30 June 2013

The Sisterhood

Summer brings sunshine, happiness (from the sunshine) and movies! This summer in the spirit of my daughter (aka #feminist9YO), I have vowed to see movies with female protagonists, or as she calls them, “movies with strong female characters.”

This week, it was The Heat.

*spoiler alert*

In it, Sandra Bullock’s FBI character reveals that she was a foster child and a young girl who had few friends. When this played on screen, I cringed. “Great, another Hollywood slap in the face for child welfare,” I thought. I had reported on the abuse adoption received in The Avengers here, and I braced myself.

However, this movie plays out quite differently. At the end of the movie, Melissa McCarthy’s character signs Bullock’s character’s old high school annual. When the audience was able to read it, her words took my breath away. In that moment, when McCarthy’s character refers to Bullock’s as her “sister,” I felt the acceptance that the character felt. My vitamin D-deprived psyche shed some negativity.

In the adoption/foster care world, we talk so much these days about loss … the loss of families, the loss of self, the loss of racial identity. I have cycled through this loss and am still circling back as my children cycle.

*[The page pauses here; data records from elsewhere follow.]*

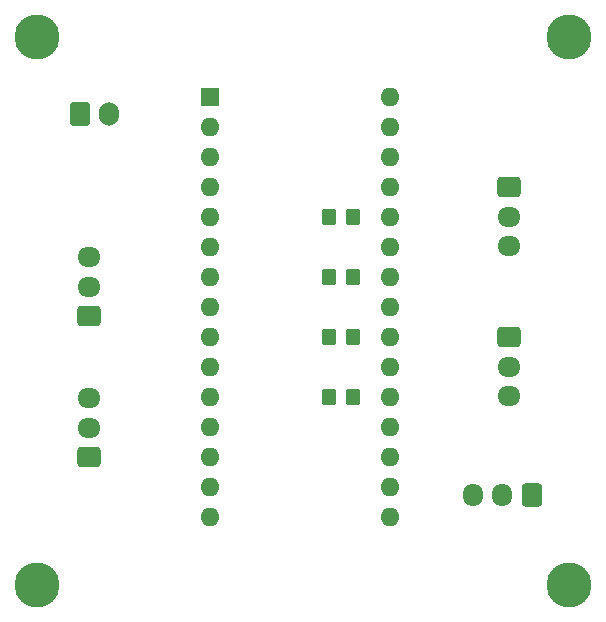
<source format=gbr>
%TF.GenerationSoftware,KiCad,Pcbnew,(6.0.4-0)*%
%TF.CreationDate,2022-05-05T15:57:16+02:00*%
%TF.ProjectId,Raptor_Gripper_Board,52617074-6f72-45f4-9772-69707065725f,rev?*%
%TF.SameCoordinates,Original*%
%TF.FileFunction,Soldermask,Top*%
%TF.FilePolarity,Negative*%
%FSLAX46Y46*%
G04 Gerber Fmt 4.6, Leading zero omitted, Abs format (unit mm)*
G04 Created by KiCad (PCBNEW (6.0.4-0)) date 2022-05-05 15:57:16*
%MOMM*%
%LPD*%
G01*
G04 APERTURE LIST*
G04 Aperture macros list*
%AMRoundRect*
0 Rectangle with rounded corners*
0 $1 Rounding radius*
0 $2 $3 $4 $5 $6 $7 $8 $9 X,Y pos of 4 corners*
0 Add a 4 corners polygon primitive as box body*
4,1,4,$2,$3,$4,$5,$6,$7,$8,$9,$2,$3,0*
0 Add four circle primitives for the rounded corners*
1,1,$1+$1,$2,$3*
1,1,$1+$1,$4,$5*
1,1,$1+$1,$6,$7*
1,1,$1+$1,$8,$9*
0 Add four rect primitives between the rounded corners*
20,1,$1+$1,$2,$3,$4,$5,0*
20,1,$1+$1,$4,$5,$6,$7,0*
20,1,$1+$1,$6,$7,$8,$9,0*
20,1,$1+$1,$8,$9,$2,$3,0*%
G04 Aperture macros list end*
%ADD10O,1.700000X1.950000*%
%ADD11RoundRect,0.250000X0.600000X0.725000X-0.600000X0.725000X-0.600000X-0.725000X0.600000X-0.725000X0*%
%ADD12C,2.600000*%
%ADD13C,3.800000*%
%ADD14RoundRect,0.250000X0.350000X0.450000X-0.350000X0.450000X-0.350000X-0.450000X0.350000X-0.450000X0*%
%ADD15O,1.700000X2.000000*%
%ADD16RoundRect,0.250000X-0.600000X-0.750000X0.600000X-0.750000X0.600000X0.750000X-0.600000X0.750000X0*%
%ADD17O,1.950000X1.700000*%
%ADD18RoundRect,0.250000X0.725000X-0.600000X0.725000X0.600000X-0.725000X0.600000X-0.725000X-0.600000X0*%
%ADD19RoundRect,0.250000X-0.725000X0.600000X-0.725000X-0.600000X0.725000X-0.600000X0.725000X0.600000X0*%
%ADD20O,1.600000X1.600000*%
%ADD21R,1.600000X1.600000*%
G04 APERTURE END LIST*
D10*
%TO.C,J6*%
X116285000Y-84455000D03*
X118785000Y-84455000D03*
D11*
X121285000Y-84455000D03*
%TD*%
D12*
%TO.C,H3*%
X79375000Y-45720000D03*
D13*
X79375000Y-45720000D03*
%TD*%
D14*
%TO.C,R4*%
X104140000Y-76200000D03*
X106140000Y-76200000D03*
%TD*%
D12*
%TO.C,H2*%
X124460000Y-45720000D03*
D13*
X124460000Y-45720000D03*
%TD*%
D12*
%TO.C,H1*%
X124460000Y-92075000D03*
D13*
X124460000Y-92075000D03*
%TD*%
D15*
%TO.C,J1*%
X85490000Y-52190000D03*
D16*
X82990000Y-52190000D03*
%TD*%
D14*
%TO.C,R2*%
X104140000Y-66040000D03*
X106140000Y-66040000D03*
%TD*%
D17*
%TO.C,J5*%
X83820000Y-76280000D03*
X83820000Y-78780000D03*
D18*
X83820000Y-81280000D03*
%TD*%
D17*
%TO.C,J3*%
X119380000Y-63420000D03*
X119380000Y-60920000D03*
D19*
X119380000Y-58420000D03*
%TD*%
D20*
%TO.C,A0*%
X109230000Y-50800000D03*
X109230000Y-53340000D03*
X109230000Y-55880000D03*
X109230000Y-58420000D03*
X109230000Y-60960000D03*
X109230000Y-63500000D03*
X109230000Y-66040000D03*
X109230000Y-68580000D03*
X109230000Y-71120000D03*
X109230000Y-73660000D03*
X109230000Y-76200000D03*
X109230000Y-78740000D03*
X109230000Y-81280000D03*
X109230000Y-83820000D03*
X109230000Y-86360000D03*
X93990000Y-86360000D03*
X93990000Y-83820000D03*
X93990000Y-81280000D03*
X93990000Y-78740000D03*
X93990000Y-76200000D03*
X93990000Y-73660000D03*
X93990000Y-71120000D03*
X93990000Y-68580000D03*
X93990000Y-66040000D03*
X93990000Y-63500000D03*
X93990000Y-60960000D03*
X93990000Y-58420000D03*
X93990000Y-55880000D03*
X93990000Y-53340000D03*
D21*
X93990000Y-50800000D03*
%TD*%
D13*
%TO.C,H0*%
X79375000Y-92075000D03*
D12*
X79375000Y-92075000D03*
%TD*%
D14*
%TO.C,R1*%
X104140000Y-60960000D03*
X106140000Y-60960000D03*
%TD*%
D17*
%TO.C,J2*%
X119380000Y-76120000D03*
X119380000Y-73620000D03*
D19*
X119380000Y-71120000D03*
%TD*%
D17*
%TO.C,J4*%
X83820000Y-64330000D03*
X83820000Y-66830000D03*
D18*
X83820000Y-69330000D03*
%TD*%
D14*
%TO.C,R3*%
X104140000Y-71120000D03*
X106140000Y-71120000D03*
%TD*%
M02*

</source>
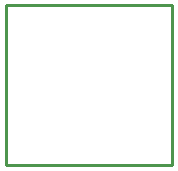
<source format=gko>
G04 Layer: BoardOutlineLayer*
G04 EasyEDA v6.5.22, 2023-01-29 16:20:57*
G04 7520cde8495a43b9bb6cbe3639bf649a,cd312f753a894c7fad135853063bf967,10*
G04 Gerber Generator version 0.2*
G04 Scale: 100 percent, Rotated: No, Reflected: No *
G04 Dimensions in millimeters *
G04 leading zeros omitted , absolute positions ,4 integer and 5 decimal *
%FSLAX45Y45*%
%MOMM*%

%ADD10C,0.2540*%
D10*
X0Y0D02*
G01*
X1409700Y0D01*
X1409700Y-1358900D01*
X0Y-1358900D01*
X0Y0D01*

%LPD*%
M02*

</source>
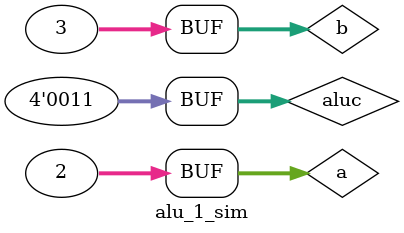
<source format=v>
`timescale 1ns / 1ps


module alu_1_sim(
    );
    reg [31:0] a,b;
    reg [3:0] aluc;
    wire [31:0] r;
    wire z;
    alu alutest(a,b,aluc,r,z);
    
    always 
    begin
            a=32'h00000002;
            b=32'h00000003;
            aluc = 4'b0011;
            #500;
            
        end
endmodule

</source>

But this reminded me of the things that make me truly happy … relationships, and more specifically, my female relationships. The women in my life who have helped me through the loss, the hurt and the anger. My mother taught me the importance of friendships. Hers is the strongest I have ever known, and I model my friendships after hers.

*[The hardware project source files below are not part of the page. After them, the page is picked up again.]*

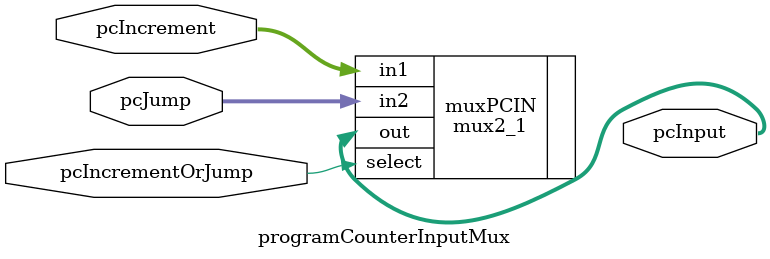
<source format=sv>
`include "../../Mux2_1/mux2_1.sv"

module programCounterInputMux (
    input  logic [31:0] pcIncrement,
    input  logic [31:0] pcJump,
    input  logic 		pcIncrementOrJump,
    output logic [31:0] pcInput
);

    mux2_1 muxPCIN (
        .in1(pcIncrement),
        .in2(pcJump),
        .select(pcIncrementOrJump),
        .out(pcInput)
    );

endmodule
</source>
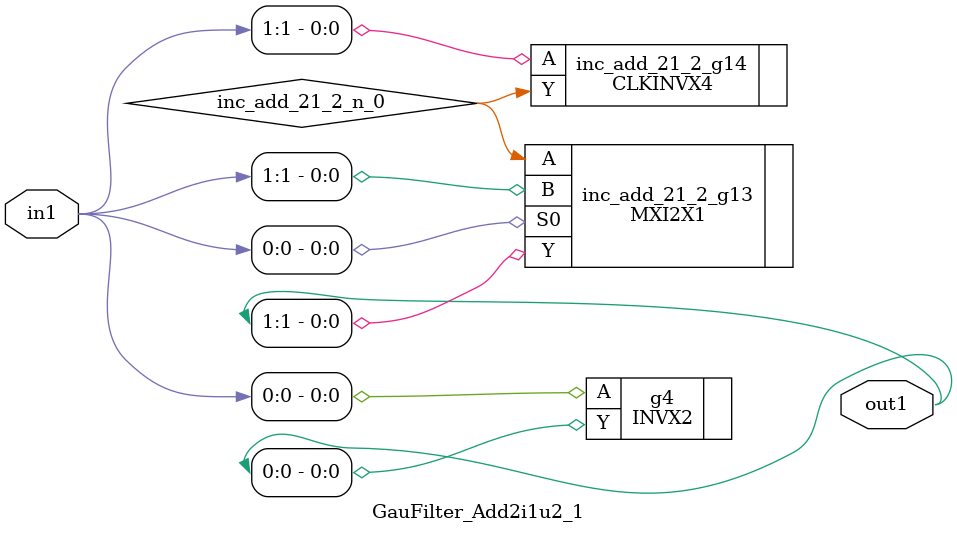
<source format=v>
`timescale 1ps / 1ps


module GauFilter_Add2i1u2_1(in1, out1);
  input [1:0] in1;
  output [1:0] out1;
  wire [1:0] in1;
  wire [1:0] out1;
  wire inc_add_21_2_n_0;
  INVX2 g4(.A (in1[0]), .Y (out1[0]));
  MXI2X1 inc_add_21_2_g13(.A (inc_add_21_2_n_0), .B (in1[1]), .S0
       (in1[0]), .Y (out1[1]));
  CLKINVX4 inc_add_21_2_g14(.A (in1[1]), .Y (inc_add_21_2_n_0));
endmodule


</source>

My sister, while younger than me, has also enriched my life. I often find myself looking to her for guidance. She is my sounding board.

So many wonderful women have held me up and given me strength. I consider my “little sisters”: Jenny (my Frances Ha, another excellent movie), LaDawn, Nicole and Jessica. I cherish my relationship with Marlene, who I called my “other mother,” as she nurtured me when I began my life as an adult in the workforce.

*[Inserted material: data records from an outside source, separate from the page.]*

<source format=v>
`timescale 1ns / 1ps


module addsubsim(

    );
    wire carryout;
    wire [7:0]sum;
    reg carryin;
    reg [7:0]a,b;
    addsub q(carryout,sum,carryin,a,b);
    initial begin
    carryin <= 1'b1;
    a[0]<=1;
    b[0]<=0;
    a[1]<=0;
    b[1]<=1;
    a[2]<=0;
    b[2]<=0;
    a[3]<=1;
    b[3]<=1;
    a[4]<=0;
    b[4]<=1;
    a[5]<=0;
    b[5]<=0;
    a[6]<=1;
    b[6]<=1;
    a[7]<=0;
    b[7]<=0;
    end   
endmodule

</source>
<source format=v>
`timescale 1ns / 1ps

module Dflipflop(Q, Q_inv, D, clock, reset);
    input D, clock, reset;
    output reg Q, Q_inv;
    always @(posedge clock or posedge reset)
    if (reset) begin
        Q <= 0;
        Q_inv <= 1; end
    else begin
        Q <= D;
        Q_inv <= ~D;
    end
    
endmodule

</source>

There are my other sisters, Kathy and Kayla, and my twin sisters, Katherine and Adrienne, who have tutored me in all things Asian and helped me form my Feeling racial identity. They reassured me that my common childhood anxieties were theirs too.

All these women have cycled through my life, and while they are a big part of my life still, they live so very far from me. Our lives are so busy and finding the time to talk is a challenge. The Wisconsin winters and my move here lead me down a few dark paths, but now, another sister has entered.

This sister has a positive outlook. This sister has an appreciation of my feelings on adoption. This sister is also adopted. There is much to be learned from this next chapter of sisterhood. We all need a “sister.”